Another way to avoid false-positives is to demand replication of the original study, with the repeat experiment carried out in entirely different circumstances, but with essentially the same protocol. For new pharmaceuticals to be approved by the US Food and Drug Administration, it has become standard that two independent clinical trials must have been carried out, each showing clinical benefit that is significant at P < 0.05. This means that the overall chance of approving a drug, that in truth has no benefit at all, is 0.05 × 0.05 = 0.0025, or 1 in 400.
5. Does the Higgs boson exist?
Throughout the twentieth century, physicists developed a ‘standard model’ intended to explain the forces operating at a subatomic level. One piece of the model remained an unproved theory: the ‘Higgs field’ of energy which permeates the universe, and gives mass to particles such as electrons through its own fundamental particle, the so-called Higgs boson. When researchers at CERN finally reported the discovery of the Higgs boson in 2012, it was announced as a ‘five-sigma’ result.5 But few people would have realized this was an expression of statistical significance.
When the researchers plotted the rate at which specific events occurred for different energy levels, the curve was found to have a distinct ‘hump’ just where it would be expected if the Higgs boson existed. Crucially, a form of chisquared goodness-of-fit test revealed a P-value of less than 1 in 3.5 million, under the null hypothesis that the Higgs did not exist and the ‘hump’ was simply the result of random variation. But why was this reported as a ‘five-sigma’ discovery?
It is standard in theoretical physics to report claims of discoveries in terms of ‘sigmas’, where a ‘two-sigma’ result is an observation that is two standard errors away from the null hypothesis (remember that we used sigma (σ) as the Greek letter representing a population standard deviation): the ‘sigmas’ in theoretical physics correspond precisely to the t-value in the computer output shown in Table 10.5 for the multiple regression example. Since an observation that gave a two-sided P-value of 1 in 3.5 million—that observed from the chi-squared test—would be five standard errors from the null hypothesis, the Higgs boson was therefore said to be a five-sigma result.
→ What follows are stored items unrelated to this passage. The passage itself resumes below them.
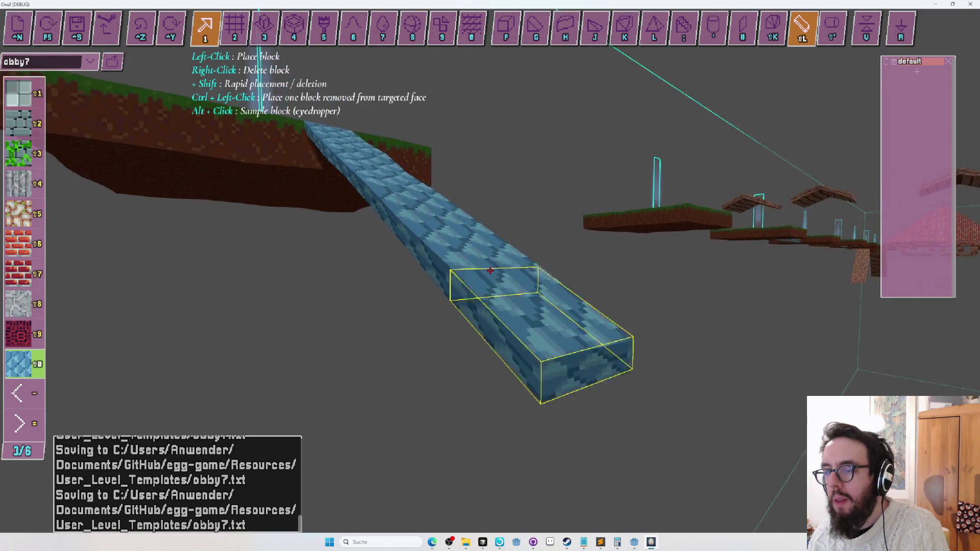
key(Right)
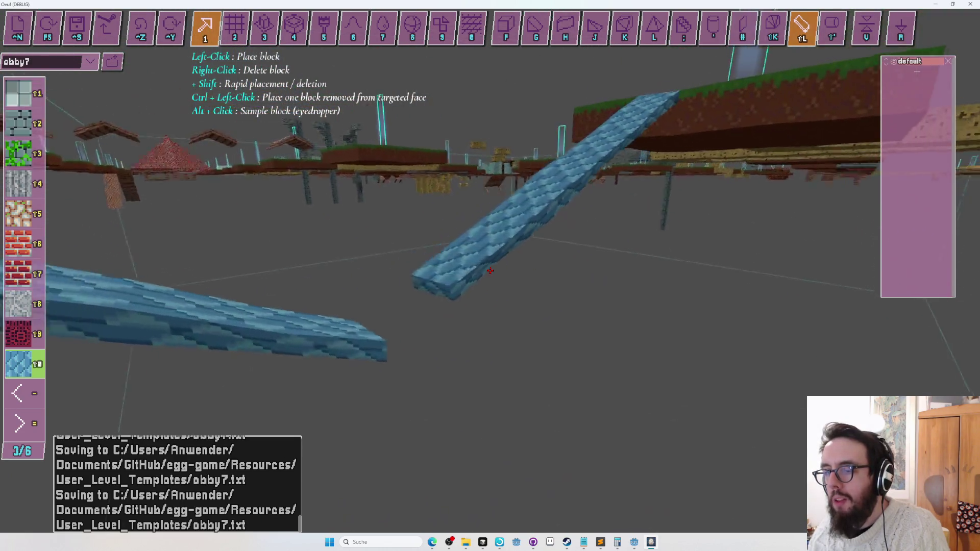
key(Up)
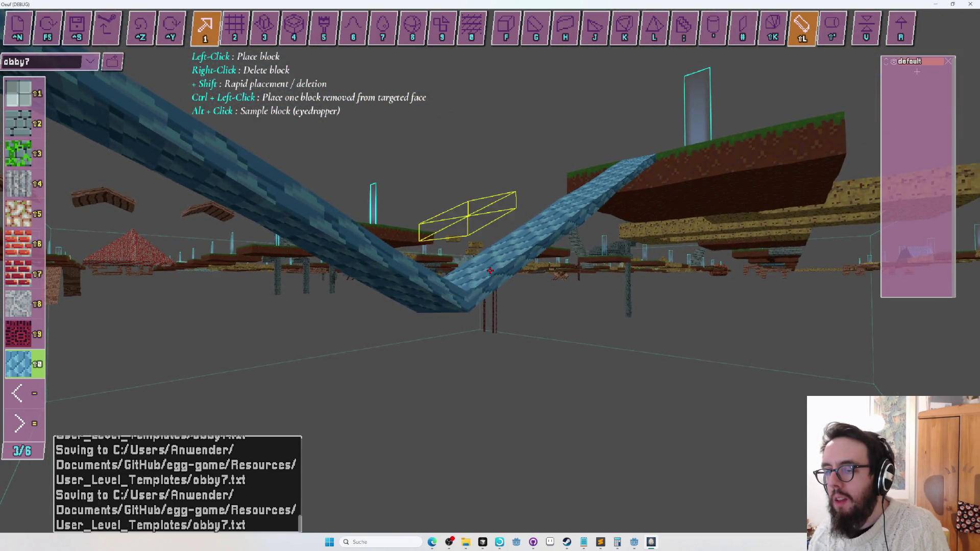
key(Up)
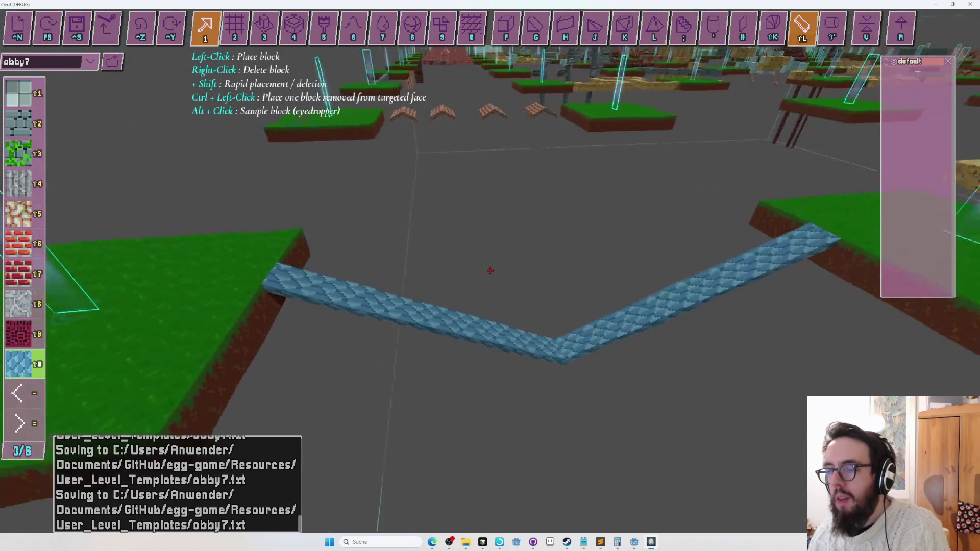
Step: Box the blue bridge for extrusion, then return to block placement and fly along it
key(3)
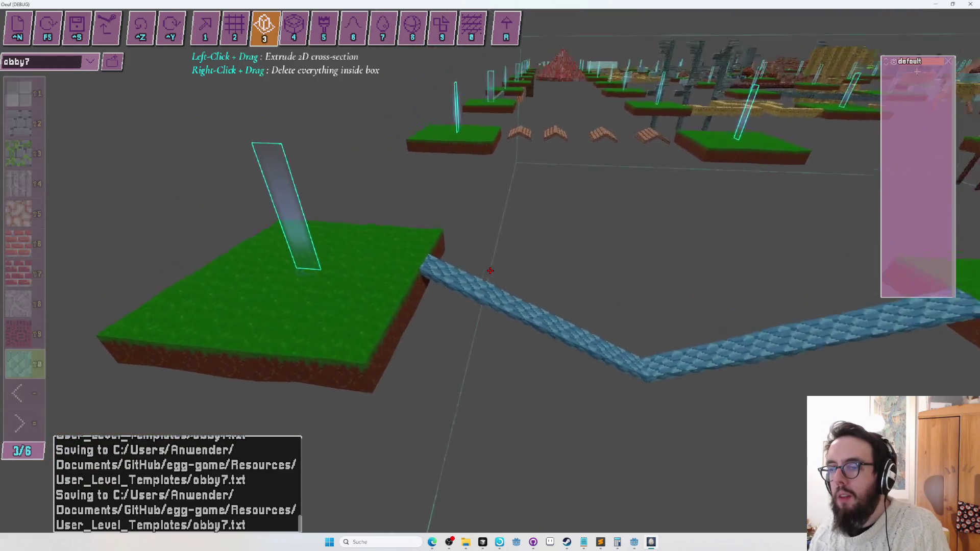
drag(490, 271, 490, 270)
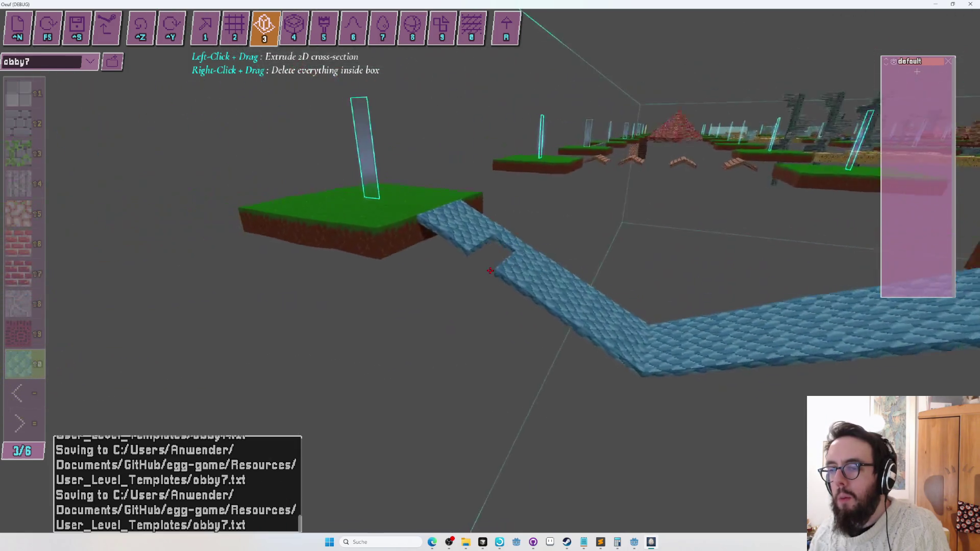
key(1)
key(d)
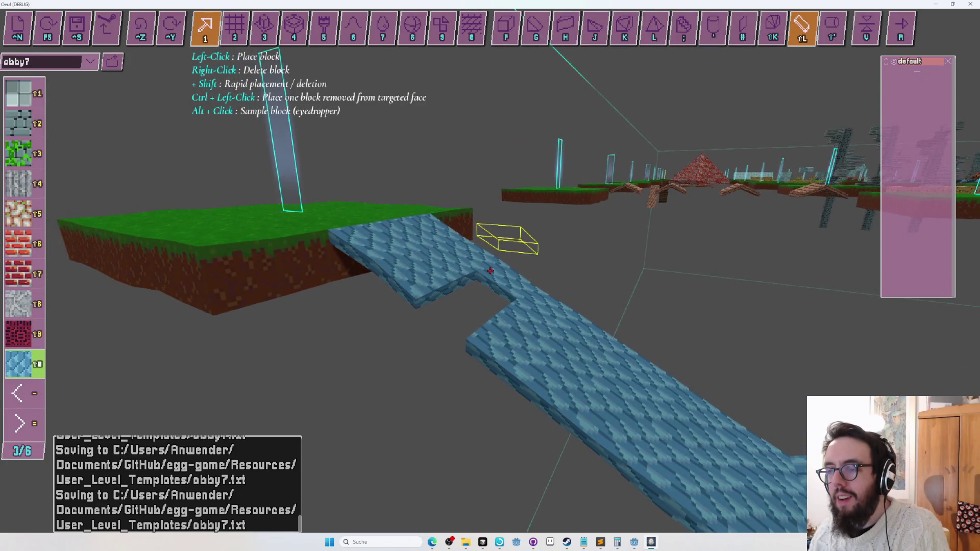
key(s)
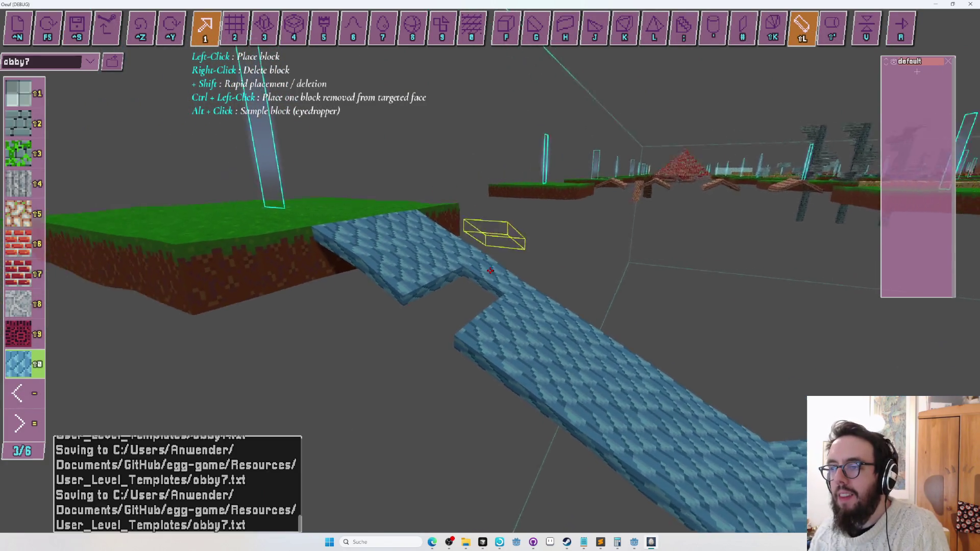
key(w)
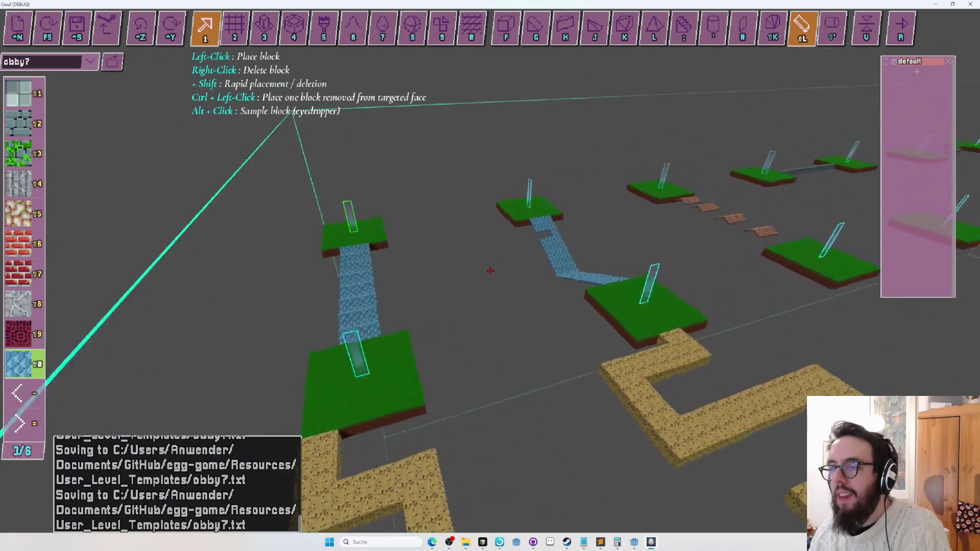
Step: Reload the saved level, delete a blue bridge block, and start the playtest
key(F5)
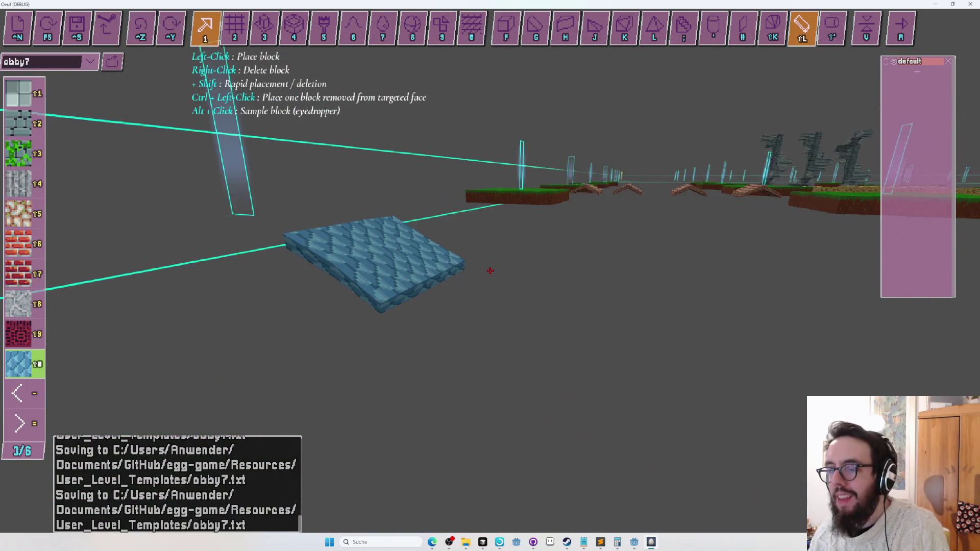
right_click(490, 271)
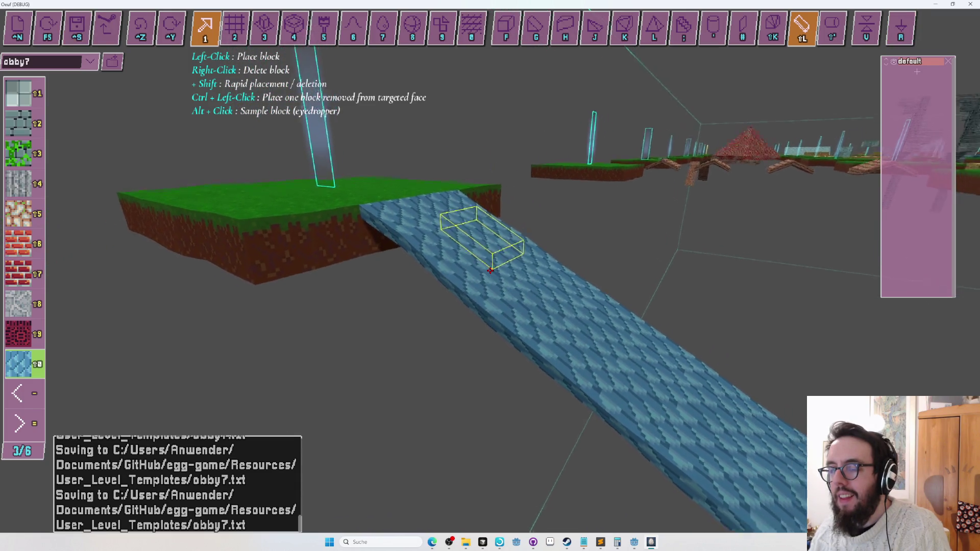
key(s)
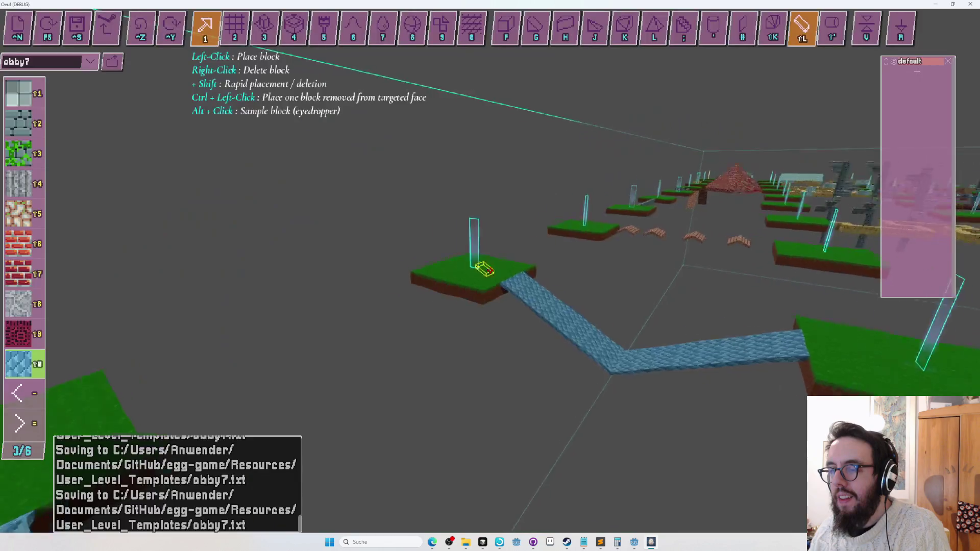
key(r)
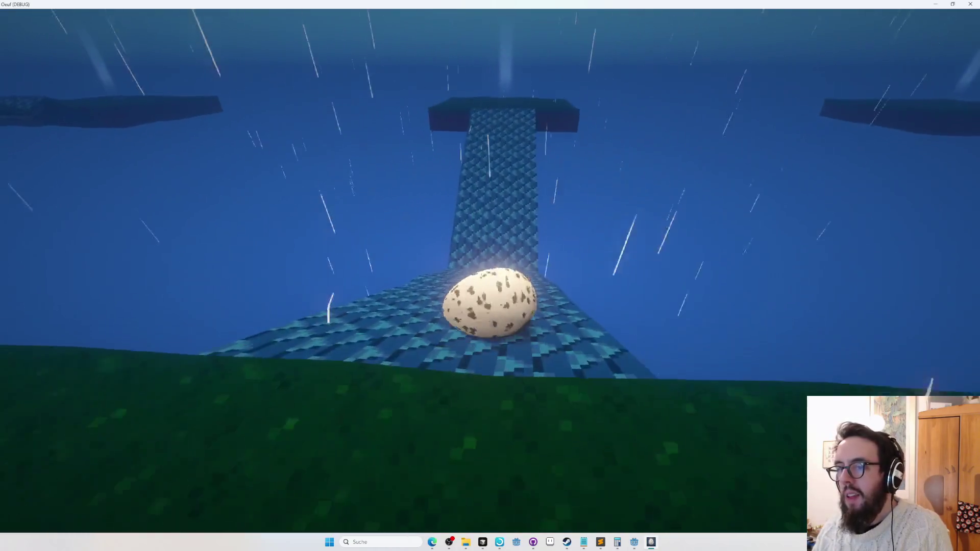
Step: Exit the playtest back to edit mode and scroll to block slot 2
key(Escape)
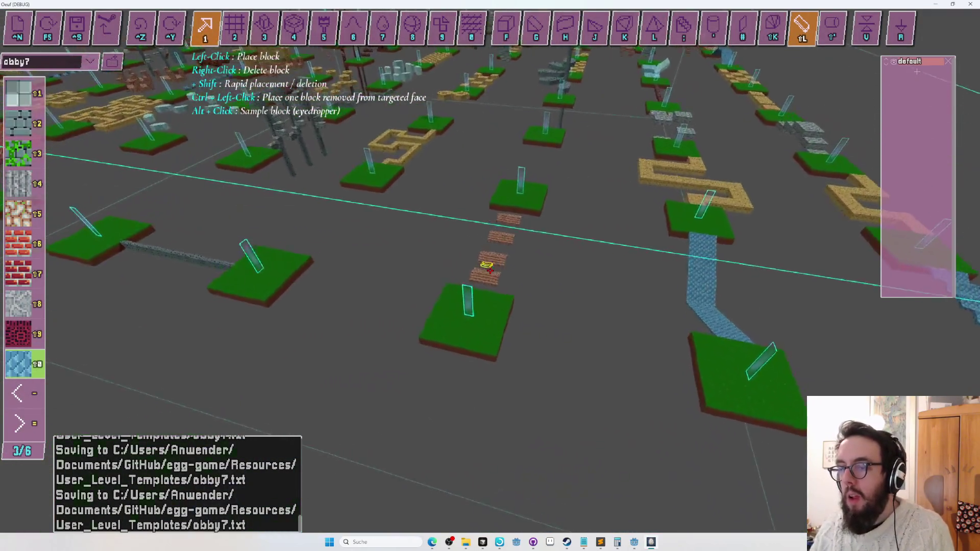
scroll(490, 270, down, 2)
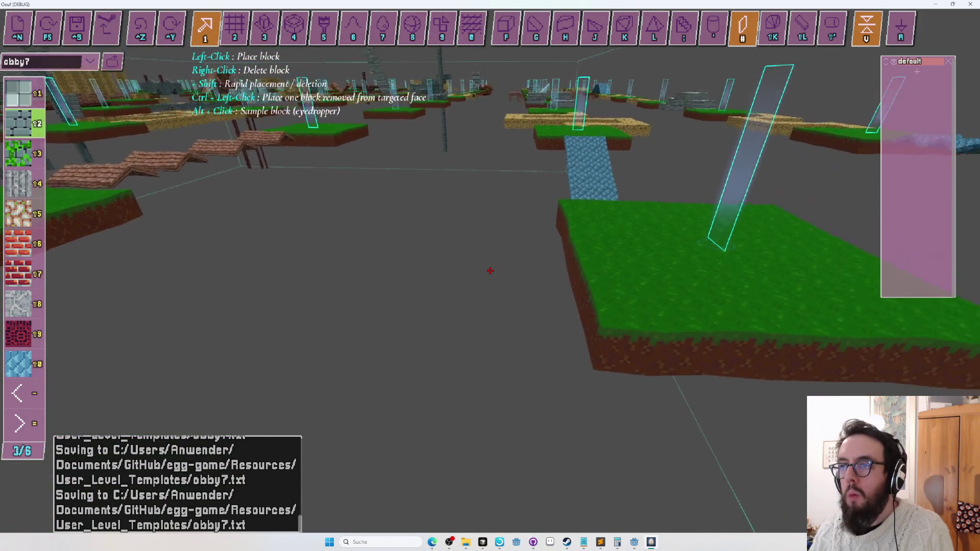
Step: Draw a flat stone sheet between the two grass platforms, then undo three stone block changes
key(2)
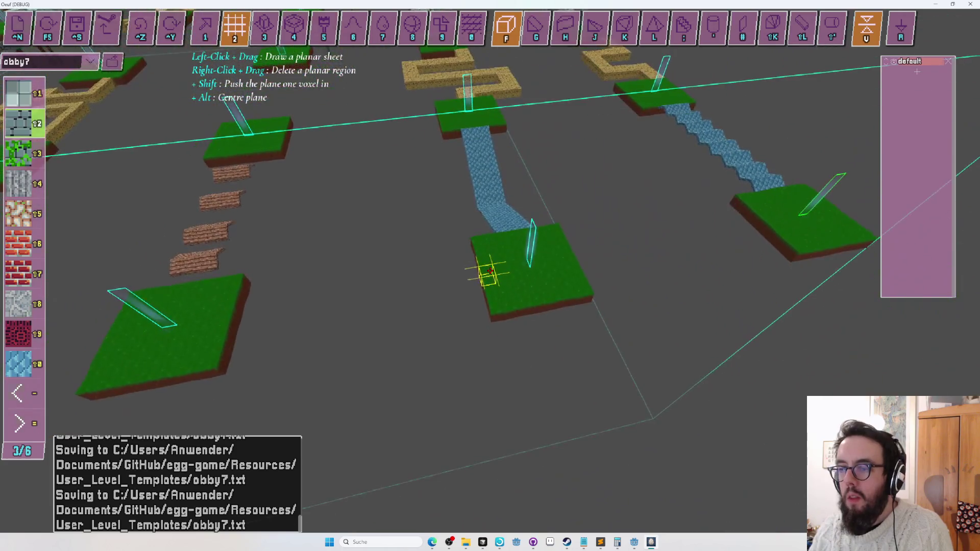
drag(490, 271, 490, 270)
key(1)
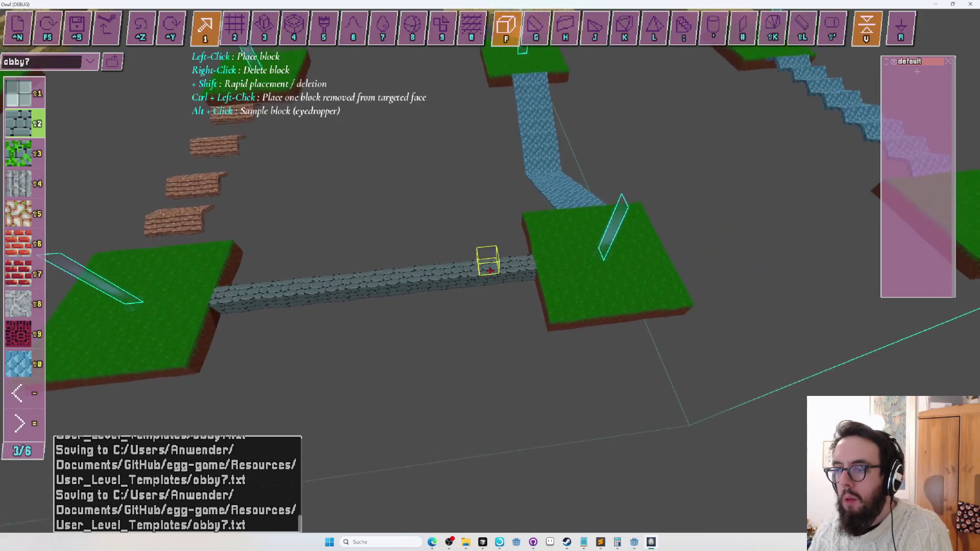
key(ctrl+z)
key(ctrl+z)
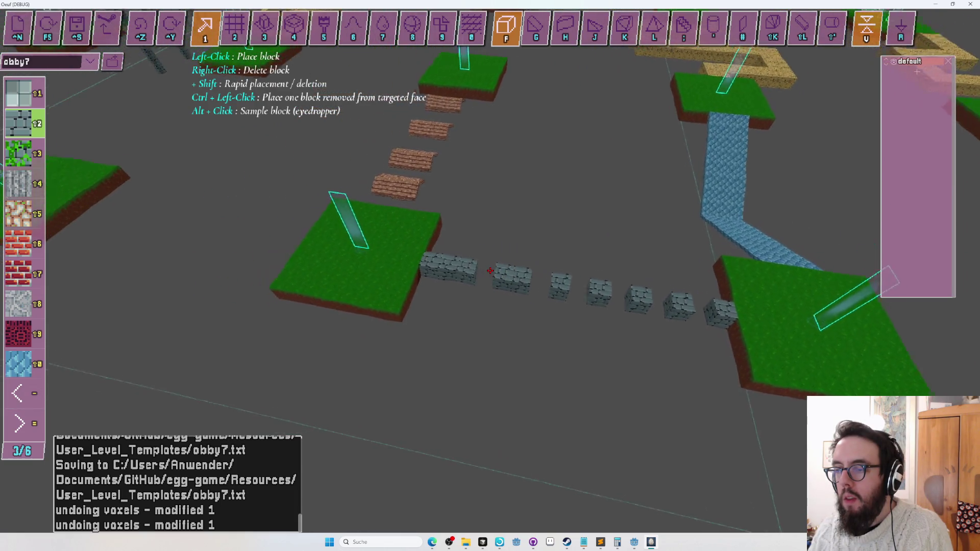
key(ctrl+z)
key(ctrl+z)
The team at CERN clearly did not want to announce their ‘discovery’ until the P-value was extremely small. First, they needed to allow for the fact that significance tests had been carried out at all energy levels, not just the one in the final chisquared test—this adjustment for multiple testing is known as the ‘look elsewhere effect’ in physics. But mainly they wanted to be confident that any attempt at replication would come up with the same conclusion. It would simply be too embarrassing to make an incorrect claim about the laws of physics.